Before analysing the current situation let us look at a very prescient prediction by the opportunistic Deputy Prime Minister captured in this Sky News broadcast of 11 April 2010; just before the election which brought him into power, supporting the very policies he was warning against:
There is a danger in having any government of whatever composition led by a party which doesn't have a proper mandate across the country trying to push through really difficult decisions; I think a lot of people will react badly to them... I think there's a really serious risk [of rioting].
The move from the peaceful protest, so beloved of middle class conscience-salving liberals, to violent disorder, was signalled in the protests against the cuts and the increase in university tuition fees last winter. The presence of those who had been written off politically by navel gazing 'leftists', was a warning ill-ignored by the political class. The disaffected working class youth, articulated very well their feeling of exclusion from any kind of prospects for the future, and their anger at being made to pay for the mindboggling, greed-fuelled excesses of rampant capitalism, whilst the vehicles of such greed were protected from failure, and the architects of the current crisis allowed to continue their champagne lifestyle.
The unreconstructed defenders of capital, represented by the government of millionaires for millionaires, might be expected to exhibit the gung-ho mentality which has led to the acceleration of the attacks on public services, public sector employees and pension rights; the real crime has been the failure of those who would pretend to speak for the working class of this country to find a back-bone.
The political inheritors of the Blair-Brown legacy, a legacy which wooed the fat cats in the city and positively encouraged the growth of the greed mentality, need to stop wringing their hands and instead step aside and make way for a leadership which will channel the frustration of the disaffected working class, youth and otherwise, into a real movement for change.
The rioting and criminal behaviour over the last few days is not a positive movement for change, to be in any way welcomed or encouraged: it is, however, a real expression of dissatisfaction with the current social order.
A society at peace with itself does not produce mass criminal behaviour on such a scale: to this extent, such behaviour, born out of social dissatisfaction, becomes a social movement, and is to that limited extent revolutionary.
If one has no hope, no prospects, what sanction is a criminal record?
In the absence of meaningful sanctions and a clear alternative, why expect anything different?
Calls for the army to be brought in, and the use of increased legitimised state force are borne out of an understanding of this equation.
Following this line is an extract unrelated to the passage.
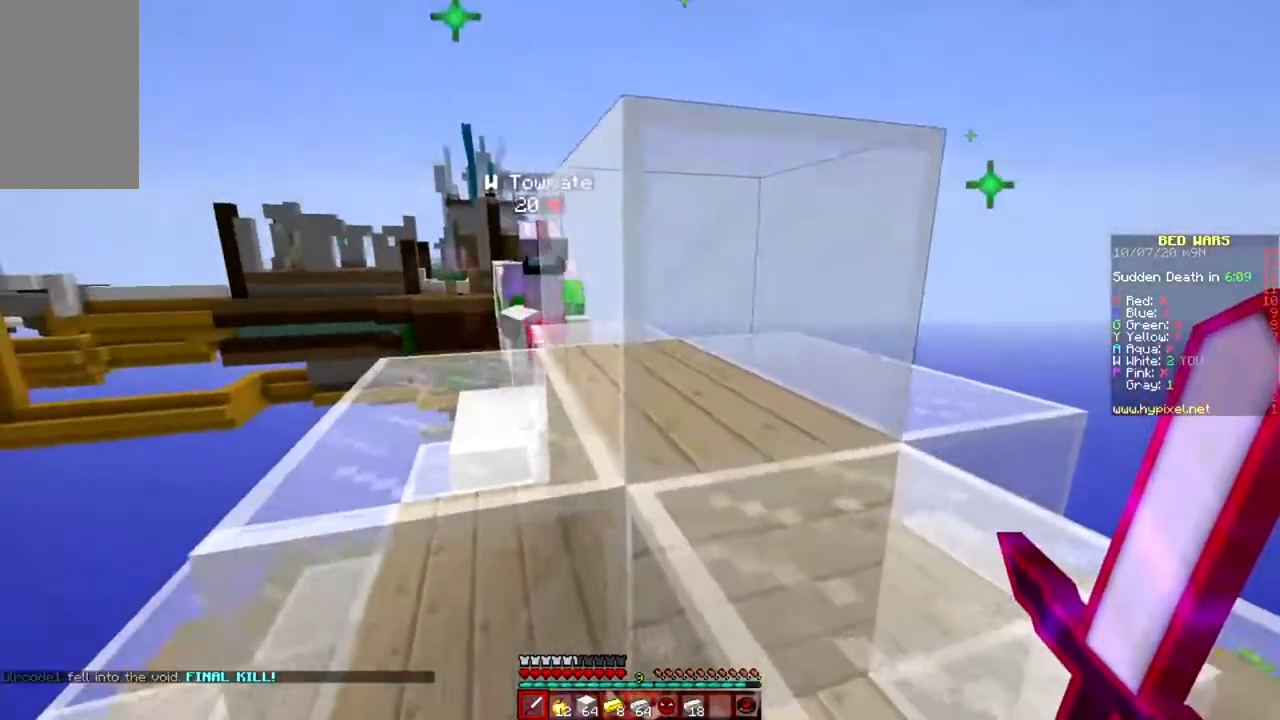
{"keys": [], "mouse": [], "events": [[17, "w", "down"], [67, "space", "down"], [151, "d", "down"], [167, "w", "up"], [234, "space", "up"], [451, "d", "up"]]}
Respect whether for elders, property, or social mores, has to be earnt, and must then be continually justified, if it is not to be lost.
By what authority does this coalition government take money from education, social security, and consumers through VAT increases and spend it on foreign wars, propping up a rotten system, and paying millionaires to preside over the further pillage of the country's economy?
The people looting and burning in the last few days have no respect for a society which in their eyes has given up any right to such respect.
Society will now have to earn back that respect, by changing in a way that values our youth, their aspirations, their abilities.
The task of the left is to show the rapidly increasing numbers of the seriously marginalised and disaffected, that the answer lies not in the aimless wanton destruction of the symbols of the ancien regime, or the expropriation of the trappings of success flaunted by advertising and too expensive for many to obtain without jobs which don't exist, but rather the systematic building of a society that will deserve respect.
The alternative will be the building of an inreasingly authoritarian state, devoid of rights and liberties, in the defence of the property of the few.